"And if you're still breathing, you're the lucky ones, cause most of us are heaving through corrupted lungs."
Mercredi 20 août 2014 – Londres
Ellie grimaça lorsque la porte craqua alors qu'elle se faufilait dans la chaleur de la chambre à coucher de Harry. Il était encore enroulé dans ses draps immaculés, allongé sur le ventre, ses boucles folles dispersées sur son oreiller. Son dos se soulevait régulièrement, au rythme de sa respiration posée, et les rayons de soleil qui s'infiltraient par les persiennes entrouvertes ricochaient sur sa peau laiteuse. La jeune femme avança à pas feutrés sur le parquet sombre, et se dirigea vers la commode sur laquelle était entreposée une petite trousse dans laquelle elle savait qu'Harry gardait des élastiques. Elle mit un peu d'ordre dans sa longue chevelure châtain, et distraitement, se mit à les tresser, ses prunelles grises toujours concentrées sur son petit ami. Son visage opalin était tourné dans sa direction, ses traits fins complètement décontractés. Cela faisait un certain moment qu'elle ne l'avait pas vu aussi serein. Comme si le sommeil lui dérobait ses inquiétudes, ses désillusions le temps de quelques heures. Complètement vulnérable, dépossédé de la façade, des murs qu'il devait élever autour de lui pour être en perpétuelle adéquation avec les attentes du reste du monde.
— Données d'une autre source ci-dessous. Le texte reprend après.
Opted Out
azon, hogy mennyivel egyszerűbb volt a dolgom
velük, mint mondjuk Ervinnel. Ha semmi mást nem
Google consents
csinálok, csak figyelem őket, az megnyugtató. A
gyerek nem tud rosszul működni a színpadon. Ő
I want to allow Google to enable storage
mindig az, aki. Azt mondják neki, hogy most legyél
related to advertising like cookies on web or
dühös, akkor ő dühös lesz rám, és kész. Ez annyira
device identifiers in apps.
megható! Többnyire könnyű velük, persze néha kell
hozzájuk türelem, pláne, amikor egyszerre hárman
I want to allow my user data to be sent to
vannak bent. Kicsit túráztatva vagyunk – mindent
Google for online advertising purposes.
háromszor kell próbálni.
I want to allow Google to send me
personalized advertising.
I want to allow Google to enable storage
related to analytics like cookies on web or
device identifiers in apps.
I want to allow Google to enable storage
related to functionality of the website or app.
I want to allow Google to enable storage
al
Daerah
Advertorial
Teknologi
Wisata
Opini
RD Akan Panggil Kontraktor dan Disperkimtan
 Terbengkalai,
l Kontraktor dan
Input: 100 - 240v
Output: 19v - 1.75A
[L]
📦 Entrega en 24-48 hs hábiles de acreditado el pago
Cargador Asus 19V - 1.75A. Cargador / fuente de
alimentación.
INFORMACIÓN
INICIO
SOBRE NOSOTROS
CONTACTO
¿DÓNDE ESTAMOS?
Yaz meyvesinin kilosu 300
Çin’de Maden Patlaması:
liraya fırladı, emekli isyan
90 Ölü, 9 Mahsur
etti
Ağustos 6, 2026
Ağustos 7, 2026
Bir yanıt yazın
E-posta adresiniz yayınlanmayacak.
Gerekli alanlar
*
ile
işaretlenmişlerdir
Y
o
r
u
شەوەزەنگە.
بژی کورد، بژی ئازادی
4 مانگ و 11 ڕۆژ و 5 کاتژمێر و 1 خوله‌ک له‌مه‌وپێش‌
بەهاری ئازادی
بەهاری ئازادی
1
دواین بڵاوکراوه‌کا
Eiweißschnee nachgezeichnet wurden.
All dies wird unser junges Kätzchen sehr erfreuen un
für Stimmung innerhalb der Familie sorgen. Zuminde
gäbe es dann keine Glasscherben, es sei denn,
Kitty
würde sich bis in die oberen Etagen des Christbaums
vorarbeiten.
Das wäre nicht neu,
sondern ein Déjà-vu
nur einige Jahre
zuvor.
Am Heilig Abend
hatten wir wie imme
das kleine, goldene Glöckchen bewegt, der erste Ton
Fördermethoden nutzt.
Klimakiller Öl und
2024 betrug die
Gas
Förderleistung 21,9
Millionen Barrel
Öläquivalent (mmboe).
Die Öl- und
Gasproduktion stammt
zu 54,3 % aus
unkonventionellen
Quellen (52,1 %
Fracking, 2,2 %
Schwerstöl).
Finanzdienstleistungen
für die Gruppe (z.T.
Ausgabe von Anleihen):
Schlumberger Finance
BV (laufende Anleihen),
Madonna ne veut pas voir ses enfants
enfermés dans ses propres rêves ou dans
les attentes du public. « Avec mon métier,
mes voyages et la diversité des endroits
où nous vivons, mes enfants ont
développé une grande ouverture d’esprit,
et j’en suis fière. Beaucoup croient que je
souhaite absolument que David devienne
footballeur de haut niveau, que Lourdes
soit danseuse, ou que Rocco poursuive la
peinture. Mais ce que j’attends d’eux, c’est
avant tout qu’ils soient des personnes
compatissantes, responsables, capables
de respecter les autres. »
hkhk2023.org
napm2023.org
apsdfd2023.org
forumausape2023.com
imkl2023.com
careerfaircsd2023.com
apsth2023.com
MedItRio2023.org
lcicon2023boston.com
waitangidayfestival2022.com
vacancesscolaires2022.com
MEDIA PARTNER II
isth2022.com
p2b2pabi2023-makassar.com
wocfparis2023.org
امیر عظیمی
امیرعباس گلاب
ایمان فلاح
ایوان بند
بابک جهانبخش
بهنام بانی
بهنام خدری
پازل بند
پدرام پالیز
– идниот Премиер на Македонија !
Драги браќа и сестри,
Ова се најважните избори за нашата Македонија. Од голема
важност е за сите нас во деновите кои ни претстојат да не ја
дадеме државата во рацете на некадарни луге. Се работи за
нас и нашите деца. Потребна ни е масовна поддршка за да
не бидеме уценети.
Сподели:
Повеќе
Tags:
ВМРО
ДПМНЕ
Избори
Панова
Avec ses cheveux ébouriffés qu'il avait décider de laisser pousser, son dos qui se soulevait, puis s'abaissait, avec délicatesse. Avec sa fragilité. Les articles dans les journaux ne parlaient pas de ça. Ils ne parlaient pas du garçon qui s'accrochait désespérément à elle, comme à une bouée de sauvetage, quand il avait un peu trop bu. Ils ne parlaient pas du garçon qui ne cessait de lui réclamer des baisers, des étreintes, même quand elle s'efforçait de le repousser parce qu'elle ne supportait pas trop de contact. Ils n'écrivaient jamais sur jeune homme qui l'embrassait toujours au creux de son poignet pour lui souhaiter bonne chance quand elle allait passer un examen, ni de celui qui pleurait avec elle lorsqu'ils se quittaient dans les halls d'aéroport. Ils ne parlaient jamais de cet humain, jamais de lui de cette façon, et cette facette invisible aux yeux du monde, c'était tout ce qu'Ellie possédait.
- Tu sais que tu me fais drôlement peur quand tu fais ça ?
Sa voix rocailleuse, encore remplie de sommeil arracha Ellie à sa contemplation. Le brun était sorti de sa torpeur, ses paupières lourdes se soulevèrent avec difficulté, dévoilant le vert pâle de ses iris. Les lèvres d'Ellie esquissèrent un sourire malgré elle, alors qu'elle s'asseyait auprès de lui sur le matelas, ses pieds nus toujours sur le sol.
- Quand je fais quoi ? Lui demanda-t-elle en dégageant le front du jeune homme de quelques mèches folles.
- Quand tu restes immobile à m'observer. C'est comme si tu t'arrêtais de vivre pendant quelques secondes, alors que tes yeux, eux, me racontent des milliers d'histoires.
Ellie hocha la tête, retint un frisson lorsque les doigts chauds d'Harry passèrent sous son t-shirt, traçant avec pureté les protubérances que formaient sa colonne vertébrale sous sa peau. Elle céda aux supplications silencieuses dans les prunelles embrumées de son amoureux, et se blottit contre lui, sa tête dans son cou.
- Il va falloir que j'y aille, chuchota-t-elle doucement, ses paupières closes.
C'était toujours le moment qu'elle redoutait. L'atterrissage brutal, le retour à la réalité après avoir passé de longues journées dans leur bulle, coupés du monde qui les entourait.
Elle entendit Harry soupirer, sous souffle chaud chatouillant son oreille. Son pouce continuait à se balader dans son dos, traçant des constellations imaginaires, donnant naissance à de petites décharges électriques sur son passage.